Speaker 1 (00:53:43):

With the best songs that I've been involved with. No, I don't know about it

Speaker 2 (00:53:48):

Exactly. No, I don't know. It should be every part, intro, first course, pre-course, post course, blah, blah, blah. Every part should be even on its own and in out of context should be like, that's sick. And if there's an I don't know, then it's like, all right, well, either it's backburnered now or we fix it right now. That's really all you can do. There's a lot talking that we can do about it, but in the moment, those are the actions that you can take. You can either fix it now or you can put it on the back burner. And sometimes we've done an album for with 15 tracks and I think 12 or so we're going to make it on the record. So we knew that there was some slots open for songs that they were just at the bottom of the list of what was really making us excited. So sometimes it's an easy decision if you know need less than that. So it's not that bad. But other times I'm working with maybe a local band or something like that. That's just the one song that they're working on. This is all maybe they can afford at the time. So in their perspective, this is everything. So you got to make it sick. That's the job now, right?

Speaker 1 (00:54:51):

Man, I'm working on new material for my band right now, and it's the first time in a long time

Speaker 2 (00:54:56):

I heard about that. I'm excited for that.

Speaker 1 (00:54:57):

It's coming out pretty cool. But I'm going through the same thing where there's parts in some of the songs where, I don't know, I think it's cool, but I don't know. And then I'm just promising myself if I feel like that, fuck it, I'm killing that part. I'm fixing it. And then without fail, I'll find something where I'm like, fuck yes. And then it's like the missing puzzle piece always. And there's never a question. There's never a doubt was I find that puzzle piece and it exists. I don't even remember what the part I was questioning sounded like it's gone.

Speaker 2 (00:55:34):

Yeah, totally. And I think a lot of that is achieved through a bit of haste. I think of that old green screen video of Shyla Buff doing the Do it. Just do it. I think about that all the time. And so I've seen so many times where a person's sitting down, they're doing the guitar and they're doing guitar tracking, and then you get to that one spot, that one riff that's either not cool enough or you're just not hitting enough, hitting the right way. And then you just do it over and over and over and next thing you know you're 30 minutes in, 45 minutes in, you're an hour into one freaking part of a song. And that's just, that's nightmare fuel, man. That's not where you want to be. So I try to keep the process moving and I like the leave it till you hate it process personally, because if you give these people too much time to think, it's just going to be their own undoing.

INFORMATION SUPPLIED =>
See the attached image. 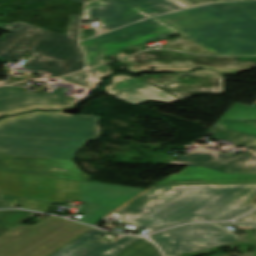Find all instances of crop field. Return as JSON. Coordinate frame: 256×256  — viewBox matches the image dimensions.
<instances>
[{
  "label": "crop field",
  "instance_id": "1",
  "mask_svg": "<svg viewBox=\"0 0 256 256\" xmlns=\"http://www.w3.org/2000/svg\"><path fill=\"white\" fill-rule=\"evenodd\" d=\"M176 32L217 55H255L256 1L217 3L148 18L80 45L93 66L104 62L102 56Z\"/></svg>",
  "mask_w": 256,
  "mask_h": 256
},
{
  "label": "crop field",
  "instance_id": "2",
  "mask_svg": "<svg viewBox=\"0 0 256 256\" xmlns=\"http://www.w3.org/2000/svg\"><path fill=\"white\" fill-rule=\"evenodd\" d=\"M255 194L256 184L154 187L115 213L151 232L183 222L243 215L256 206H245Z\"/></svg>",
  "mask_w": 256,
  "mask_h": 256
},
{
  "label": "crop field",
  "instance_id": "3",
  "mask_svg": "<svg viewBox=\"0 0 256 256\" xmlns=\"http://www.w3.org/2000/svg\"><path fill=\"white\" fill-rule=\"evenodd\" d=\"M100 116L37 115L0 126V154L73 159L88 140H96Z\"/></svg>",
  "mask_w": 256,
  "mask_h": 256
},
{
  "label": "crop field",
  "instance_id": "4",
  "mask_svg": "<svg viewBox=\"0 0 256 256\" xmlns=\"http://www.w3.org/2000/svg\"><path fill=\"white\" fill-rule=\"evenodd\" d=\"M80 18L70 16L73 21L66 36L22 22L0 23V29L11 32L0 38V61H16L26 52H32L23 65L27 69L46 71L55 77L83 69V54L76 45Z\"/></svg>",
  "mask_w": 256,
  "mask_h": 256
},
{
  "label": "crop field",
  "instance_id": "5",
  "mask_svg": "<svg viewBox=\"0 0 256 256\" xmlns=\"http://www.w3.org/2000/svg\"><path fill=\"white\" fill-rule=\"evenodd\" d=\"M90 229L52 216L33 226L19 225L0 237V256H46Z\"/></svg>",
  "mask_w": 256,
  "mask_h": 256
},
{
  "label": "crop field",
  "instance_id": "6",
  "mask_svg": "<svg viewBox=\"0 0 256 256\" xmlns=\"http://www.w3.org/2000/svg\"><path fill=\"white\" fill-rule=\"evenodd\" d=\"M182 9L168 0H100L87 5L84 20H101L98 33L145 17Z\"/></svg>",
  "mask_w": 256,
  "mask_h": 256
},
{
  "label": "crop field",
  "instance_id": "7",
  "mask_svg": "<svg viewBox=\"0 0 256 256\" xmlns=\"http://www.w3.org/2000/svg\"><path fill=\"white\" fill-rule=\"evenodd\" d=\"M105 233L92 229L50 256H162L143 237L119 235L109 242L100 238Z\"/></svg>",
  "mask_w": 256,
  "mask_h": 256
},
{
  "label": "crop field",
  "instance_id": "8",
  "mask_svg": "<svg viewBox=\"0 0 256 256\" xmlns=\"http://www.w3.org/2000/svg\"><path fill=\"white\" fill-rule=\"evenodd\" d=\"M167 256L230 243L239 238L212 223L188 224L151 236Z\"/></svg>",
  "mask_w": 256,
  "mask_h": 256
},
{
  "label": "crop field",
  "instance_id": "9",
  "mask_svg": "<svg viewBox=\"0 0 256 256\" xmlns=\"http://www.w3.org/2000/svg\"><path fill=\"white\" fill-rule=\"evenodd\" d=\"M130 69L191 68L199 65L232 69L256 65V57H200L174 51H145L122 59Z\"/></svg>",
  "mask_w": 256,
  "mask_h": 256
},
{
  "label": "crop field",
  "instance_id": "10",
  "mask_svg": "<svg viewBox=\"0 0 256 256\" xmlns=\"http://www.w3.org/2000/svg\"><path fill=\"white\" fill-rule=\"evenodd\" d=\"M139 79L179 98L223 93V76L214 73L146 75Z\"/></svg>",
  "mask_w": 256,
  "mask_h": 256
},
{
  "label": "crop field",
  "instance_id": "11",
  "mask_svg": "<svg viewBox=\"0 0 256 256\" xmlns=\"http://www.w3.org/2000/svg\"><path fill=\"white\" fill-rule=\"evenodd\" d=\"M144 189L87 182L85 210L80 221L95 224L104 216L142 193Z\"/></svg>",
  "mask_w": 256,
  "mask_h": 256
},
{
  "label": "crop field",
  "instance_id": "12",
  "mask_svg": "<svg viewBox=\"0 0 256 256\" xmlns=\"http://www.w3.org/2000/svg\"><path fill=\"white\" fill-rule=\"evenodd\" d=\"M0 170L31 173L86 181L89 176L78 170L71 160L0 155Z\"/></svg>",
  "mask_w": 256,
  "mask_h": 256
},
{
  "label": "crop field",
  "instance_id": "13",
  "mask_svg": "<svg viewBox=\"0 0 256 256\" xmlns=\"http://www.w3.org/2000/svg\"><path fill=\"white\" fill-rule=\"evenodd\" d=\"M168 165L204 167L222 173H256V156H232L199 148Z\"/></svg>",
  "mask_w": 256,
  "mask_h": 256
},
{
  "label": "crop field",
  "instance_id": "14",
  "mask_svg": "<svg viewBox=\"0 0 256 256\" xmlns=\"http://www.w3.org/2000/svg\"><path fill=\"white\" fill-rule=\"evenodd\" d=\"M105 91L123 101L139 105L143 102L154 100L170 103L179 99L155 88L138 78L117 75L113 77L110 86Z\"/></svg>",
  "mask_w": 256,
  "mask_h": 256
},
{
  "label": "crop field",
  "instance_id": "15",
  "mask_svg": "<svg viewBox=\"0 0 256 256\" xmlns=\"http://www.w3.org/2000/svg\"><path fill=\"white\" fill-rule=\"evenodd\" d=\"M65 89L57 88L55 93L35 94L21 92L19 87L0 88V112L17 110L33 105L74 106L77 99L64 97Z\"/></svg>",
  "mask_w": 256,
  "mask_h": 256
},
{
  "label": "crop field",
  "instance_id": "16",
  "mask_svg": "<svg viewBox=\"0 0 256 256\" xmlns=\"http://www.w3.org/2000/svg\"><path fill=\"white\" fill-rule=\"evenodd\" d=\"M186 168V167H185ZM256 183V174H221L204 168L187 167L156 186Z\"/></svg>",
  "mask_w": 256,
  "mask_h": 256
},
{
  "label": "crop field",
  "instance_id": "17",
  "mask_svg": "<svg viewBox=\"0 0 256 256\" xmlns=\"http://www.w3.org/2000/svg\"><path fill=\"white\" fill-rule=\"evenodd\" d=\"M208 132L213 138L231 141L238 146L253 147L256 154V119L254 120H218Z\"/></svg>",
  "mask_w": 256,
  "mask_h": 256
},
{
  "label": "crop field",
  "instance_id": "18",
  "mask_svg": "<svg viewBox=\"0 0 256 256\" xmlns=\"http://www.w3.org/2000/svg\"><path fill=\"white\" fill-rule=\"evenodd\" d=\"M111 72L112 71L109 66L103 65L100 67L82 71L80 73L70 75L60 79L75 82L79 85H82L91 89H96L98 88L97 85L101 83V80H102L97 77L105 76Z\"/></svg>",
  "mask_w": 256,
  "mask_h": 256
},
{
  "label": "crop field",
  "instance_id": "19",
  "mask_svg": "<svg viewBox=\"0 0 256 256\" xmlns=\"http://www.w3.org/2000/svg\"><path fill=\"white\" fill-rule=\"evenodd\" d=\"M35 215L20 210L0 211V236Z\"/></svg>",
  "mask_w": 256,
  "mask_h": 256
},
{
  "label": "crop field",
  "instance_id": "20",
  "mask_svg": "<svg viewBox=\"0 0 256 256\" xmlns=\"http://www.w3.org/2000/svg\"><path fill=\"white\" fill-rule=\"evenodd\" d=\"M256 118V108L235 103L220 119H253Z\"/></svg>",
  "mask_w": 256,
  "mask_h": 256
},
{
  "label": "crop field",
  "instance_id": "21",
  "mask_svg": "<svg viewBox=\"0 0 256 256\" xmlns=\"http://www.w3.org/2000/svg\"><path fill=\"white\" fill-rule=\"evenodd\" d=\"M164 48L180 50L194 54L215 55L187 38L164 45Z\"/></svg>",
  "mask_w": 256,
  "mask_h": 256
},
{
  "label": "crop field",
  "instance_id": "22",
  "mask_svg": "<svg viewBox=\"0 0 256 256\" xmlns=\"http://www.w3.org/2000/svg\"><path fill=\"white\" fill-rule=\"evenodd\" d=\"M200 67L210 68V67H205V66H200ZM254 67H256V66L240 68V69H232V70H224V69H217V68H210V69H212L216 72H219V73H232V72H238V71H242V70L251 69V68H254ZM189 70H191V69L150 68V69L132 70V71L135 73V72H138V71H189Z\"/></svg>",
  "mask_w": 256,
  "mask_h": 256
},
{
  "label": "crop field",
  "instance_id": "23",
  "mask_svg": "<svg viewBox=\"0 0 256 256\" xmlns=\"http://www.w3.org/2000/svg\"><path fill=\"white\" fill-rule=\"evenodd\" d=\"M184 8L204 4V3H210V2H219V1H229V0H170Z\"/></svg>",
  "mask_w": 256,
  "mask_h": 256
},
{
  "label": "crop field",
  "instance_id": "24",
  "mask_svg": "<svg viewBox=\"0 0 256 256\" xmlns=\"http://www.w3.org/2000/svg\"><path fill=\"white\" fill-rule=\"evenodd\" d=\"M23 199L11 196L0 195V207L16 206L22 202Z\"/></svg>",
  "mask_w": 256,
  "mask_h": 256
},
{
  "label": "crop field",
  "instance_id": "25",
  "mask_svg": "<svg viewBox=\"0 0 256 256\" xmlns=\"http://www.w3.org/2000/svg\"><path fill=\"white\" fill-rule=\"evenodd\" d=\"M37 114H48V115H66V116H74V115H68V114H64V113H55V112H39V111H35L34 113H28V114H21L17 117H8V118H4L0 120V125L13 120V119H17V118H21V117H27V116H33V115H37Z\"/></svg>",
  "mask_w": 256,
  "mask_h": 256
},
{
  "label": "crop field",
  "instance_id": "26",
  "mask_svg": "<svg viewBox=\"0 0 256 256\" xmlns=\"http://www.w3.org/2000/svg\"><path fill=\"white\" fill-rule=\"evenodd\" d=\"M34 108L50 109V110H62V108L53 107V106H33V107H29V108L21 109V110H17V111L1 113L0 115L16 114V113L24 112V111L31 110V109H34ZM67 108H69V107H67Z\"/></svg>",
  "mask_w": 256,
  "mask_h": 256
},
{
  "label": "crop field",
  "instance_id": "27",
  "mask_svg": "<svg viewBox=\"0 0 256 256\" xmlns=\"http://www.w3.org/2000/svg\"><path fill=\"white\" fill-rule=\"evenodd\" d=\"M222 226L256 227V224L218 223Z\"/></svg>",
  "mask_w": 256,
  "mask_h": 256
},
{
  "label": "crop field",
  "instance_id": "28",
  "mask_svg": "<svg viewBox=\"0 0 256 256\" xmlns=\"http://www.w3.org/2000/svg\"><path fill=\"white\" fill-rule=\"evenodd\" d=\"M237 221L256 222V212Z\"/></svg>",
  "mask_w": 256,
  "mask_h": 256
},
{
  "label": "crop field",
  "instance_id": "29",
  "mask_svg": "<svg viewBox=\"0 0 256 256\" xmlns=\"http://www.w3.org/2000/svg\"><path fill=\"white\" fill-rule=\"evenodd\" d=\"M256 204V195L249 201L247 205Z\"/></svg>",
  "mask_w": 256,
  "mask_h": 256
},
{
  "label": "crop field",
  "instance_id": "30",
  "mask_svg": "<svg viewBox=\"0 0 256 256\" xmlns=\"http://www.w3.org/2000/svg\"><path fill=\"white\" fill-rule=\"evenodd\" d=\"M197 72H214V71L203 70V71H194L193 73H197ZM214 73H216V72H214Z\"/></svg>",
  "mask_w": 256,
  "mask_h": 256
},
{
  "label": "crop field",
  "instance_id": "31",
  "mask_svg": "<svg viewBox=\"0 0 256 256\" xmlns=\"http://www.w3.org/2000/svg\"><path fill=\"white\" fill-rule=\"evenodd\" d=\"M216 256H229L227 254H220V255H216Z\"/></svg>",
  "mask_w": 256,
  "mask_h": 256
}]
</instances>
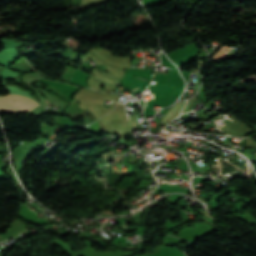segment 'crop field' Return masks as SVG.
<instances>
[{"label":"crop field","mask_w":256,"mask_h":256,"mask_svg":"<svg viewBox=\"0 0 256 256\" xmlns=\"http://www.w3.org/2000/svg\"><path fill=\"white\" fill-rule=\"evenodd\" d=\"M121 226L124 227L125 229L129 228V227H127L125 224H123V225H121Z\"/></svg>","instance_id":"obj_3"},{"label":"crop field","mask_w":256,"mask_h":256,"mask_svg":"<svg viewBox=\"0 0 256 256\" xmlns=\"http://www.w3.org/2000/svg\"><path fill=\"white\" fill-rule=\"evenodd\" d=\"M138 89V88H137ZM134 90H136V89H134ZM134 90H132V91H134Z\"/></svg>","instance_id":"obj_5"},{"label":"crop field","mask_w":256,"mask_h":256,"mask_svg":"<svg viewBox=\"0 0 256 256\" xmlns=\"http://www.w3.org/2000/svg\"><path fill=\"white\" fill-rule=\"evenodd\" d=\"M204 220H207V218L203 217ZM215 226V225H214ZM216 228V227H215Z\"/></svg>","instance_id":"obj_4"},{"label":"crop field","mask_w":256,"mask_h":256,"mask_svg":"<svg viewBox=\"0 0 256 256\" xmlns=\"http://www.w3.org/2000/svg\"><path fill=\"white\" fill-rule=\"evenodd\" d=\"M38 105L40 104L22 95L0 96V112H27Z\"/></svg>","instance_id":"obj_1"},{"label":"crop field","mask_w":256,"mask_h":256,"mask_svg":"<svg viewBox=\"0 0 256 256\" xmlns=\"http://www.w3.org/2000/svg\"><path fill=\"white\" fill-rule=\"evenodd\" d=\"M5 174L1 171V168H0V177H4Z\"/></svg>","instance_id":"obj_2"}]
</instances>
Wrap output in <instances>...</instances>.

WHAT YOU ARE ASKED TO DO =>
In the songwriting conversation, rewrite the part that starts with the words containing "Man, I'm working" and ends with "excited for that.", swapping "band" for "group".

ANSWER =>
Man, I'm working on new material for my group right now, and it's the first time in a long time

Speaker 2 (00:54:56):

I heard about that. I'm excited for that.